工裝褲男人接住,抖開衣服,熟練地翻檢內襯口袋。他掏出一個黃銅質地的舊式懷錶,表蓋彈開,錶盤上沒有任何數字,只有十二個均勻分佈的、深深嵌入黃銅錶殼的微型凸點。他用指甲,依次按壓其中七個凸點——順序是:二、七、九、一、五、十一、四。
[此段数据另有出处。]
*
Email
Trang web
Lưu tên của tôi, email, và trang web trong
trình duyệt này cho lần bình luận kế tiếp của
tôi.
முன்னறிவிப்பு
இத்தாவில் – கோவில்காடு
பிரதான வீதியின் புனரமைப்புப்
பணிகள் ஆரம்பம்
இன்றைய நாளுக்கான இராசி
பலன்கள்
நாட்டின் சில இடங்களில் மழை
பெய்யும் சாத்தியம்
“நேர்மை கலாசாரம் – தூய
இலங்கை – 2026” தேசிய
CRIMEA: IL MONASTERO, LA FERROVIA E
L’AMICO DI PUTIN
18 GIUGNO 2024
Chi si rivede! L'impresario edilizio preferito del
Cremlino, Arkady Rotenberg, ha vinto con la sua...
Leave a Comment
懷錶內部傳來一陣極其細微、如同蠶食桑葉般的“沙沙”聲。持續了約莫十秒,戛然而止。
“好了。”他合上表蓋,將懷錶塞回口袋,“蜂巢的備用電源,已同步切斷。主照明線路,將在子時整,跳閘十七秒。足夠。”
佐藤的目光掃過那塊黃銅懷錶,又掠過年輕人蒼白的側臉,最終,落回桌上那張被紅圈圈住的、標註着“1923年竣工”的舊排水泵站結構圖上。燈光下,他眼中最後一絲屬於“陳陽”的溫和與疏離,徹底剝落、蒸發,只剩下一種近乎非人的、絕對冰冷的精密計算。
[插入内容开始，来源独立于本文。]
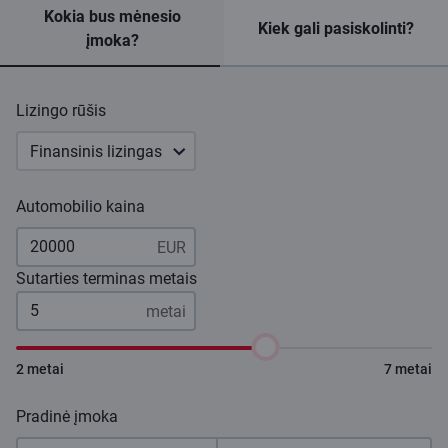
Kokia bus mėnesio
Kiek gali pasiskolinti?
įmoka?
Lizingo rūšis
Finansinis lizingas
Automobilio kaina
Sutarties terminas metais
2 metai
7 metai
Pradinė įmoka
他忽然想起陳桑健一郎推眼鏡時,金絲鏡框折射出的那道銳利寒光。
也想起沈青瑤第一次約他在亞細亞號餐車見面時,指尖無意間劃過銀質咖啡勺柄上,那道細微卻頑固的、與勺身紋路完全不吻合的劃痕。
原來所有看似偶然的瑕疵,都是被精心設計過的錨點。
他拉開抽屜,取出一支黑色鋼筆,拔下筆帽。筆尖在燈光下閃爍着一點幽藍的微光。他俯身,在地圖上那個紅圈中心,用極細、極穩的筆觸,畫下了一個小小的、完美的圓點。
圓點正中,一點墨跡未乾,幽幽反光。
像一隻剛剛睜開的眼睛。
窗外,暮色正以肉眼可見的速度,沉沉壓向黃浦江面。遠處,一聲悠長、喑啞、彷彿來自另一個時空的汽笛,再次撕開凝滯的空氣,嗚——
這一次,它不再像伴奏,更像一聲悠長、冰冷、宣告終結的倒計時。
佐藤直起身,將鋼筆插回筆筒。他拿起搭在椅背上的軍帽,戴正。帽檐陰影,瞬間吞噬了他大半張臉,只留下緊抿的、線條冷硬的下頜。
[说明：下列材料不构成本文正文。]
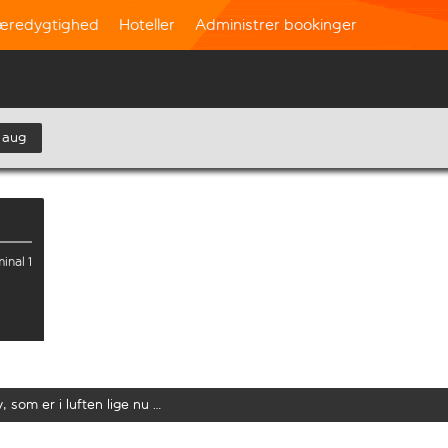
æredygtighed
Hoteller
Administrer bookinger
 aug
inal 1
y, som er i luften lige nu …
“走吧。”他聲音平淡,聽不出絲毫情緒,“去日暉港。看看我們的‘太陽石’,到底有多燙手。”
他率先走向門口,軍靴踩在水泥地上,發出清晰、穩定、如同心跳般的“咔、咔”聲。
身後,年輕人和工裝褲男人一前一後跟上。年輕人經過那盞慘白的燈泡時,腳步微頓,側頭看了它一眼。燈泡鎢絲微微震顫,昏黃的光暈在他漆黑的瞳孔裏,扭曲、拉長,最終碎成一片細小、跳躍、轉瞬即逝的星火。
那星火熄滅的剎那,門被推開。
門外,是滬市入夜前最後一線灰白的天光,正被濃稠得化不開的黑暗,一寸寸,蠶食殆盡。